The results suggest to researchers that these metals may contribute to the degree of autism symptoms in the children. Because these children had autism before the toxic metals were measured, the study does not address whether the metals cause autism or the sources of the metals.
Autism is a severe disorder that impacts social, communicative and behavioral function. It is increasingly diagnosed in young children and affects them for life. While widespread, its cause is not known.
Some researchers have noticed that autism symptoms are similar to symptoms associated with toxic metal poisoning. Because of this, mercury, lead and other metals have been scrutinized for possible links to autism. Yet, even though some human research evidence suggests a relationship between metals and autism, the exact relationship remains a mystery.
Sixty-three children aged 3 to 8 years old participated in the study. The children had no mercury dental fillings and were diagnosed with autism spectrum disorder. Researchers assessed the severity of autism using tools developed to either diagnose the condition or monitor the symptoms.
Measurements of toxic metals were taken from children’s urine before and after children were treated with oral dimercaptosuccinic acid (DMSA). DMSA is a medication approved for infant lead poisoning, though doctors sometimes use it to treat toxic exposure to other metals, like mercury. None of the children in the study had ever been treated with DMSA.
Lead and antimony excreted after the DMSA treatment were consistently associated with autism across the four severity assessment tools used. Mercury, aluminum and tin were associated with some – but not all – of the severity assessment tools. DMSA treatment significantly decreased urinary lead levels, as expected. This therapy also effectively removed a number of other toxic metals from the children, including tin, bismuth, tungsten, thallium, antimony and arsenic.
In these kinds of studies, the level of one type of metal found in a child is related to the level of another type of metal found in the same child. So even though the levels of lead and antimony in this study correlated to autism severity across all four of the assessment tools used, the researchers cannot be sure which of the individual metals measured relate to autism severity in this study. Identifying autism severity in people with only lead or antimony exposure might help to solve this question.

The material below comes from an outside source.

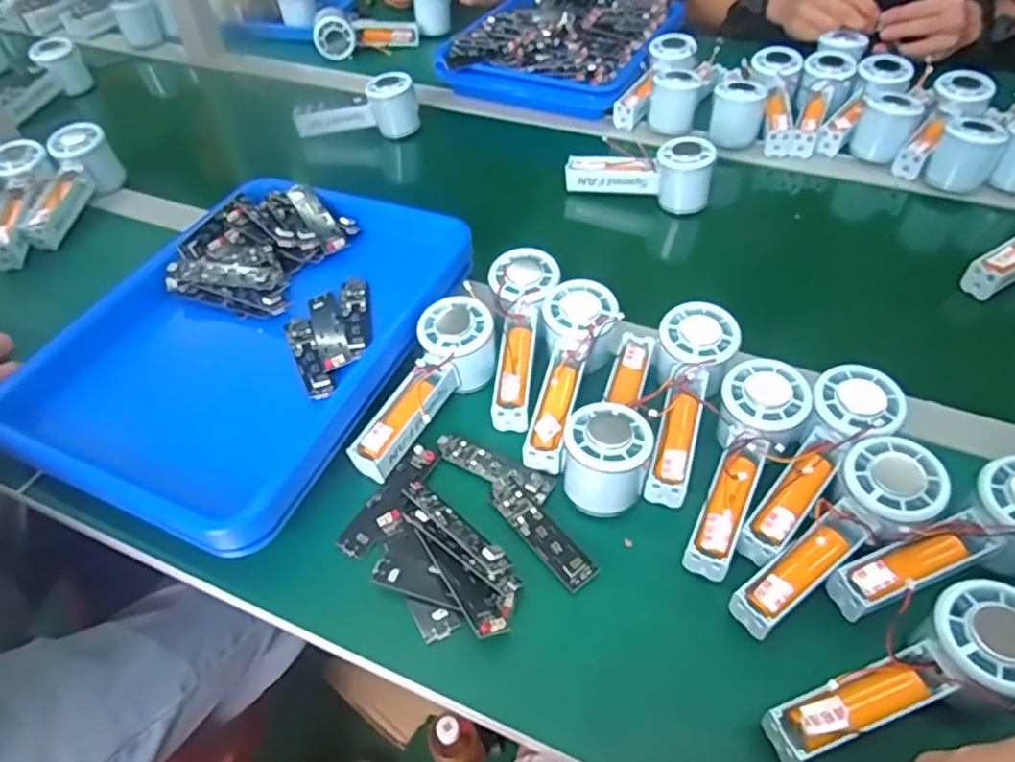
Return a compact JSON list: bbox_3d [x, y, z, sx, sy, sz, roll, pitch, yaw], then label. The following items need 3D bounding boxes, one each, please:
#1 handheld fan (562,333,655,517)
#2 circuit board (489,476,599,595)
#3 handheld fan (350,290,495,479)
[{"bbox_3d":[0.078,0.020,0.476,0.059,0.056,0.153,8,50,10],"label":"handheld fan"},{"bbox_3d":[0.022,0.101,0.445,0.025,0.008,0.094,-33,55,-23],"label":"circuit board"},{"bbox_3d":[-0.064,0.007,0.502,0.053,0.048,0.153,26,68,23],"label":"handheld fan"}]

This study raises more questions about the role of toxic metal exposures in the severity of autism spectrum disorder. A larger study that assesses autism severity both before- and after- DMSA treatment, while documenting the effectiveness of DMSA treatment, would lend further credibility to the notion that toxic metals influence autism severity.
This study suggests that DMSA is effective therapy to remove a variety of toxic metals from children. Regulatory agencies could evaluate the treatment and develop appropriate treatment guidelines for DMSA uses.